9.4. Word Frequency Counting


9.4. Word Frequency Counting

This program demonstrates several basic programming techniques, including string and character manipulation, file input/output, data structure manipulation, and recursion. The program is adapted from Chapter 6 of The C Programming Language [15]. One reason for using this particular example is to show how a C program might look when converted almost literally into Scheme.

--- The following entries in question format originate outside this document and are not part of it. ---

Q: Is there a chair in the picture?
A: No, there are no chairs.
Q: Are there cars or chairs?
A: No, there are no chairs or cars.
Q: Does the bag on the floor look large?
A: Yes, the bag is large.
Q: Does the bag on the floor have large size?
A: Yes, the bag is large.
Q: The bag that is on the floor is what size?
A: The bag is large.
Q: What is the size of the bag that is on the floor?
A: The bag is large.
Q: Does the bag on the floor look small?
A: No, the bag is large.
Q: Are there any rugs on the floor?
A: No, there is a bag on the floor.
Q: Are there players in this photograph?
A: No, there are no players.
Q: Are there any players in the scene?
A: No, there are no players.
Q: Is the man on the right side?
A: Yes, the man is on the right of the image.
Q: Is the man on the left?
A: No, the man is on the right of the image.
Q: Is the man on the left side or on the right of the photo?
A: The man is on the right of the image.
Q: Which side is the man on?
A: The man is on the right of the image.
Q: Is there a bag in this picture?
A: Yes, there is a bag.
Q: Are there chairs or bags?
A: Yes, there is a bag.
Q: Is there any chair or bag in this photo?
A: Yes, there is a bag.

A few differences between the Scheme program and the original C program are worth noting. First, the Scheme version employs a different protocol for file input and output. Rather than implicitly using the standard input and output ports, it requires that filenames be passed in, thus demonstrating the opening and closing of files. Second, the procedure get-word returns one of three values: a string (the word), a nonalphabetic character, or an eof value. The original C version returned a ag for letter (to say that a word was read) or a nonalphabetic character. Furthermore, the C version passed in a string to fill and a limit on the number of characters in the string; the Scheme version builds a new string of whatever length is required (the characters in the word are held in a list until the end of the word has been found, then converted into a string with list->string). Finally, char-type uses the primitive Scheme character predicates char-alphabetic? and char-numeric? to determine whether a character is a letter or digit.

The main program, frequency, takes an input filename and an output filename as arguments, e.g., (frequency "pickle" "freq.out") prints the frequency count for each word in the file "pickle" to the file "freq.out." As frequency reads words from the input file, it inserts them into a binary tree structure (using a binary sorting algorithm). Duplicate entries are recorded by incrementing the count associated with each word. Once end of file is reached, the program traverses the tree, printing each word with its count.

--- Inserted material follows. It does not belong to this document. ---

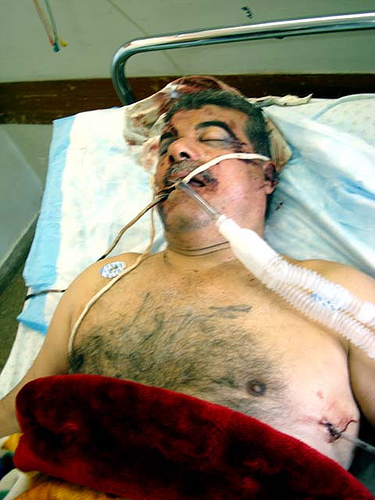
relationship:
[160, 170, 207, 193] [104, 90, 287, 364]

Assume that the file "pickle" contains the following text.

 Peter Piper picked a peck of pickled peppers; A peck of pickled peppers Peter Piper picked. If Peter Piper picked a peck of pickled peppers, Where's the peck of pickled peppers Peter Piper picked? 

Then, after typing (frequency "pickle" "freq.out"), the file "freq.out" should contain the following.

 1 A 1 If 4 Peter 4 Piper 1 Where 2 a 4 of 4 peck 4 peppers 4 picked 4 pickled 1 s 1 the 

(On some systems, the capitalized words may appear after the others.)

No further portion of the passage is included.